Rieux was already halfway up the stairs. Cold, fathomless depths of sky glimmered overhead, and near the hilltops stars shone hard as flint. It was much like the night when he and Tarrou had come to the terrace to forget the plague. Only, tonight the sea was breaking on the cliffs more loudly and the air was calm and limpid, free of the tang of brine the autumn wind had brought. The noises of the town were still beating like waves at the foot of the long line of terraces, but tonight they told not of revolt, but of deliverance. In the distance a reddish glow hung above the big central streets and squares. In this night of new-born freedom desires knew no limits, and it was their clamor that reached Rieux's ears.
From the dark harbor soared the first rocket of the firework display organized by the municipality, and the town acclaimed it with a long-drawn sigh of delight. Cottard.

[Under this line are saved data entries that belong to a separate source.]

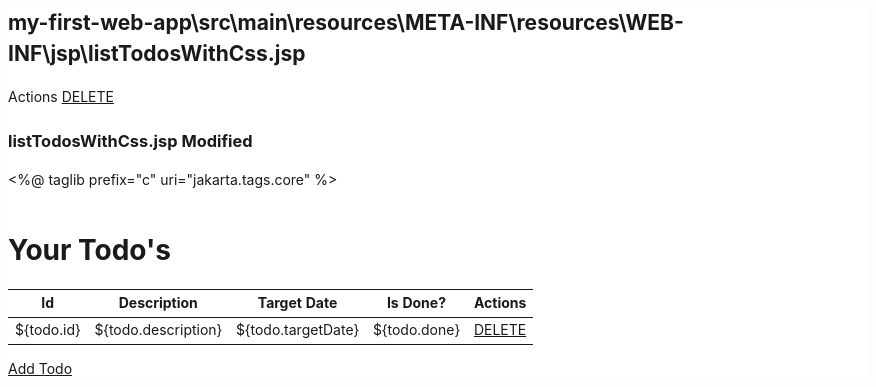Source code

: ## my-first-web-app\src\main\resources\META-INF\resources\WEB-INF\jsp\listTodosWithCss.jsp


 <th>Actions</th>
  <td><a href="delete-todo" ?id="${todo.id}" class="btn-warning">DELETE</a></td>
  
### listTodosWithCss.jsp  Modified

<%@ taglib prefix="c" uri="jakarta.tags.core" %>

<html>
  <head>
    <title>Welcome to Todo List Page</title>
   <link rel="stylesheet" href="webjars\bootstrap\5.1.3\css\bootstrap.css" />
  </head>
  <body>
    <div class="container">
      <h1>Your Todo's</h1>
      <table class="table">
        <thead>
          <tr>
            <th>Id</th>
            <!-- <th>User Name</th> -->
            <th>Description</th>
            <th>Target Date</th>
            <th>Is Done?</th>
            <th>Actions</th>
          </tr>
        </thead>
        <tbody>
          <c:forEach items="${todoList}" var="todo">
            <tr>
              <td>${todo.id}</td>
              <!-- <td>${todo.username}</td> -->
              <td>${todo.description}</td>
              <td>${todo.targetDate}</td>
              <td>${todo.done}</td>
              <td><a href="delete-todo" ?id="${todo.id}" class="btn-warning">DELETE</a></td>
            </tr>
          </c:forEach>
        </tbody>
      </table>
      <a href="add-todo" , class="btn-success"> Add Todo</a>
    </div>
    <!-- <script src="webjars\jquery\3.6.0\jquery.min.js">    </script>
    <script src="webjars\bootstrap\5.1.3\js\bootstrap.min.js"> -->
    <script src="webjars\jquery\3.6.0\jquery.js"></script>
    <script src="webjars\bootstrap\5.1.3\js\bootstrap.js"></script>
  </body>
</html>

Tarrou, the men and the woman Rieux had loved and lost —all alike, dead or guilty, were forgotten. Yes, the old fellow had been right; these people were "just the same as ever." But this was at once their strength and their innocence, and it was on this level, beyond all grief, that Rieux could feel himself at one with them. And it was in the midst of shouts rolling against the terrace wall in massive waves that waxed in volume and duration, while cataracts of colored fire fell thicker through the darkness, that Dr. Rieux resolved to compile this chronicle, so that he should not be one of those who hold their peace but should bear witness in favor of those plague-stricken people; so that some memorial of the injustice and outrage done them might endure; and to state quite simply what we learn in a time of pestilence: that there are more things to admire in men than to despise.
None the less, he knew that the tale he had to tell could not be one of a final victory. It could be only the record of what had had to be done, and what assuredly would have to be done again in the never ending fight against terror and its relentless onslaughts, despite their personal afflictions, by all who, while unable to be saints but refusing to bow down to pestilences, strive their utmost to be healers.
And, indeed, as he listened to the cries of joy rising from the town, Rieux remembered that such joy is always imperiled. He knew what those jubilant crowds did not know but could have learned from books: that the plague bacillus never dies or disappears for good; that it can lie dormant for years and years in furniture and linen-chests; that it bides its time in bedrooms, cellars, trunks, and bookshelves; and that perhaps the day would come when, for the bane and the enlightening of men, it would rouse up its rats again and send them forth to die in a happy city.